*Data for this task*
....

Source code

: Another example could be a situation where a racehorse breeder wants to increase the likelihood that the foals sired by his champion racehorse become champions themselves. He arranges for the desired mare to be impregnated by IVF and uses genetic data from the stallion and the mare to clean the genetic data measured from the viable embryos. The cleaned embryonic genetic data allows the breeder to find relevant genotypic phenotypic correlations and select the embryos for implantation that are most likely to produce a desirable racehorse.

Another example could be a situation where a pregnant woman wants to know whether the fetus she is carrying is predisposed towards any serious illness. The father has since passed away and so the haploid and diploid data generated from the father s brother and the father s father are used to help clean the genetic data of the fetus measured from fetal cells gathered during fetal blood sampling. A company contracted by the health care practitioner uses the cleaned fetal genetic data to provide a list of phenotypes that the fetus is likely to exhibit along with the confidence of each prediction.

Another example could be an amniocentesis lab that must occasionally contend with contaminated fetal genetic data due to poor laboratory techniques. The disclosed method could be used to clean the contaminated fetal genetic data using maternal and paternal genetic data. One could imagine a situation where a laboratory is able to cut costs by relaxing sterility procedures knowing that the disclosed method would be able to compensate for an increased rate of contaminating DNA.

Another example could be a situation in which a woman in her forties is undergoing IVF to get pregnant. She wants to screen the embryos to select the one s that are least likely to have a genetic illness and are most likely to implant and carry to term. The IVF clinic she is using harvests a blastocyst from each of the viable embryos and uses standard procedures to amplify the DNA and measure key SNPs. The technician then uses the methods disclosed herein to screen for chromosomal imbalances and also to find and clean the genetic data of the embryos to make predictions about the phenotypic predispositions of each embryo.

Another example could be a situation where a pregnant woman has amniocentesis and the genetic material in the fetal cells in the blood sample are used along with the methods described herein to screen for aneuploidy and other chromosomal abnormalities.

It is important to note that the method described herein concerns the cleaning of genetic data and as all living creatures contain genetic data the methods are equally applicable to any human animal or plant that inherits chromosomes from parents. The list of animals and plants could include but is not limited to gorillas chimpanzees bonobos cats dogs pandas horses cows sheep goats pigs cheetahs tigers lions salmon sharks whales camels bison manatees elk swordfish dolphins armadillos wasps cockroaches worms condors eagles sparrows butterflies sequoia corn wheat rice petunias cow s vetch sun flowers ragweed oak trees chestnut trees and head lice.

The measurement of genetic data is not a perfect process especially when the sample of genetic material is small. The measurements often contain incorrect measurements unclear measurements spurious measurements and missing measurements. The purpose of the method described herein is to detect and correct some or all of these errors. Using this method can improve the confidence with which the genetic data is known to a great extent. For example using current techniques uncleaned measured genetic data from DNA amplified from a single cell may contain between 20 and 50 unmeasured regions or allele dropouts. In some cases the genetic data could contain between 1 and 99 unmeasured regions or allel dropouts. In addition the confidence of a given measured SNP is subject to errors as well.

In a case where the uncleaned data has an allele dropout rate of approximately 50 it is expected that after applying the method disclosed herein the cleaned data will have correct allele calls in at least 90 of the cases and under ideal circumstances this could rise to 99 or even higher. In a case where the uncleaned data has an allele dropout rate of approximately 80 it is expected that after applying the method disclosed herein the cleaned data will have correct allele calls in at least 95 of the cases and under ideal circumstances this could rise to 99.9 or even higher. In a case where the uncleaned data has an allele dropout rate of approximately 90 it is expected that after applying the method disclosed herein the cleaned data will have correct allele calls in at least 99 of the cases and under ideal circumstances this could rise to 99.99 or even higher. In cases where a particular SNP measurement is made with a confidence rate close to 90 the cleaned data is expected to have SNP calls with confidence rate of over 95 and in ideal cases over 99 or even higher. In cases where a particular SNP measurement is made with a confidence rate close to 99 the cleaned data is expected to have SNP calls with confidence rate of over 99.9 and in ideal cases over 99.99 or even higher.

....

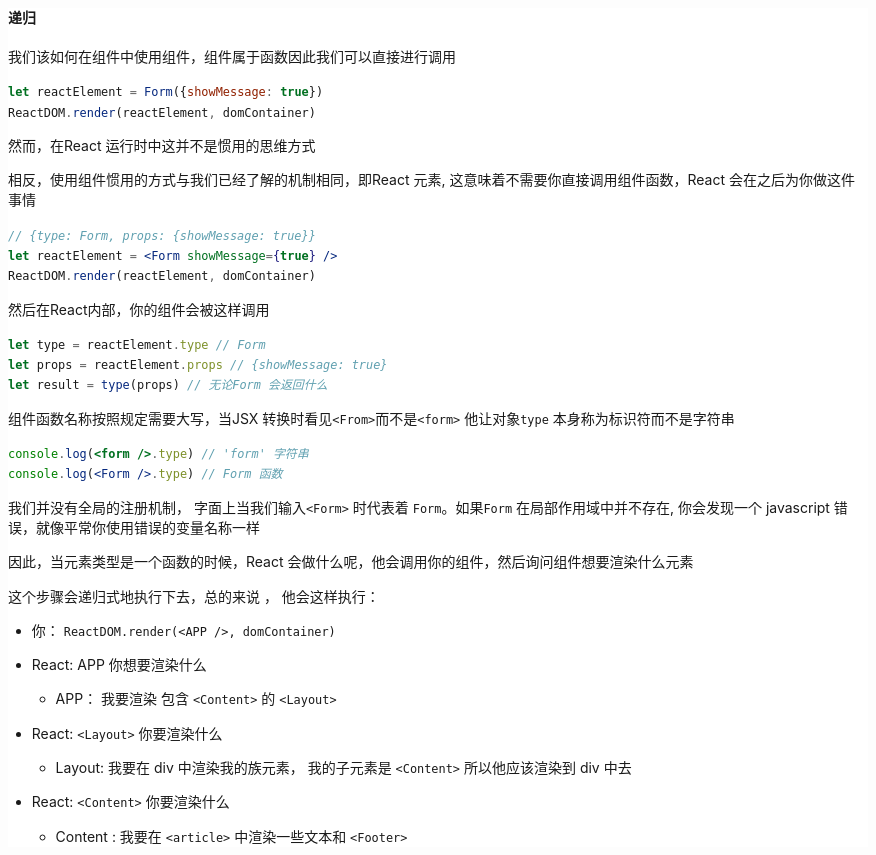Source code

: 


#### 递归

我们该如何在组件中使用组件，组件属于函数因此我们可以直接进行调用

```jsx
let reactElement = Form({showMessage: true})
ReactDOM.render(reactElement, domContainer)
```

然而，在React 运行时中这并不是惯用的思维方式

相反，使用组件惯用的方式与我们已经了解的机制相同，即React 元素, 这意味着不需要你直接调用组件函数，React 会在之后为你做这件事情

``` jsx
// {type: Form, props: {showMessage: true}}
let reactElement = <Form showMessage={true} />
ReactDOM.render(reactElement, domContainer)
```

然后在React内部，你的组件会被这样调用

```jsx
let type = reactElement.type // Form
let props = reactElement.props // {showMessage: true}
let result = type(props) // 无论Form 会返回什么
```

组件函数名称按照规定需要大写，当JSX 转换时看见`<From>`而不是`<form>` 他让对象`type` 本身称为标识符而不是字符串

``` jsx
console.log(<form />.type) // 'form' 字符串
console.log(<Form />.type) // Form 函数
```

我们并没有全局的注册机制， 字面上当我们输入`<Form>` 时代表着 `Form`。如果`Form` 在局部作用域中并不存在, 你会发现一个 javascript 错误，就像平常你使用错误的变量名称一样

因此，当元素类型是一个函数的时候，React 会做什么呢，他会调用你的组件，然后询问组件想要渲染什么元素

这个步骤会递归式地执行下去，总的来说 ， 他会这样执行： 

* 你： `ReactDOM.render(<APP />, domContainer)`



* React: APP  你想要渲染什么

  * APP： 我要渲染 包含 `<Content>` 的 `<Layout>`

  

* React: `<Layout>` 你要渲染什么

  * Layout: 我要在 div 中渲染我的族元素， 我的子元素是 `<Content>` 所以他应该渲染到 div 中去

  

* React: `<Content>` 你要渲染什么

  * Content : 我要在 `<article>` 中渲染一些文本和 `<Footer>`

....

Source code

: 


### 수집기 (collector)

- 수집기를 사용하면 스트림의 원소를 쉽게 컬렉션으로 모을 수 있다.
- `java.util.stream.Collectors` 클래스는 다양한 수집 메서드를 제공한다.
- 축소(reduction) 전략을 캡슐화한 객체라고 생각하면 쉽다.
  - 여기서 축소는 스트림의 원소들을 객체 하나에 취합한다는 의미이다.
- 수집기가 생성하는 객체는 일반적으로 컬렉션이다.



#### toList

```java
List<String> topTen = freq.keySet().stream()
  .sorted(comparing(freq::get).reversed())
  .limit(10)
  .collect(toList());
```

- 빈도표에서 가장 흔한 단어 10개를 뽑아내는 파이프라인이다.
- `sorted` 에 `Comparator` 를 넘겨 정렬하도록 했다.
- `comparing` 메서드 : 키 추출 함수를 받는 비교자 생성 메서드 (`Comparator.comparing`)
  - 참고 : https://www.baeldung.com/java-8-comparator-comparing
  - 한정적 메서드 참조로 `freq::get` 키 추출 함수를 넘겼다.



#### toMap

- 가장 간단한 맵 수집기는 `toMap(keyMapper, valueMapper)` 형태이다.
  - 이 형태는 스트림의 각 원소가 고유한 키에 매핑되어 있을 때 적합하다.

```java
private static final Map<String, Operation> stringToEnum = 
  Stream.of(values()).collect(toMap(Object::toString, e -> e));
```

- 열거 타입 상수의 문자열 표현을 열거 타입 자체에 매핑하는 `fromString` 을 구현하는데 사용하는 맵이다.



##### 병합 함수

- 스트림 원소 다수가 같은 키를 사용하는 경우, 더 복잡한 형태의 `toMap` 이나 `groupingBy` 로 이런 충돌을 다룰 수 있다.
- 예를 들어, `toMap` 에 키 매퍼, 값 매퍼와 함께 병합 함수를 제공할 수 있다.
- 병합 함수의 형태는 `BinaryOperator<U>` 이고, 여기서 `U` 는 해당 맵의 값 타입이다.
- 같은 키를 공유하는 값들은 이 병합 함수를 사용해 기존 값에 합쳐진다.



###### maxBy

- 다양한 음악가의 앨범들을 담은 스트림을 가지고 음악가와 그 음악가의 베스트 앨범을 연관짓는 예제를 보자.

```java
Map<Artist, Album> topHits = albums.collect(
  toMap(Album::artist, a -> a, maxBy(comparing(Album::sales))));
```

....

*Work instructions*
From the data above, output exactly the lines between the one containing "这个步骤会递归式地执行下去，总的来说 ， 他会这样执行：" and the one containing "Content : 我要在", counting both of them.

*Response below*
这个步骤会递归式地执行下去，总的来说 ， 他会这样执行： 

* 你： `ReactDOM.render(<APP />, domContainer)`



* React: APP  你想要渲染什么

  * APP： 我要渲染 包含 `<Content>` 的 `<Layout>`

  

* React: `<Layout>` 你要渲染什么

  * Layout: 我要在 div 中渲染我的族元素， 我的子元素是 `<Content>` 所以他应该渲染到 div 中去

  

* React: `<Content>` 你要渲染什么

  * Content : 我要在 `<article>` 中渲染一些文本和 `<Footer>`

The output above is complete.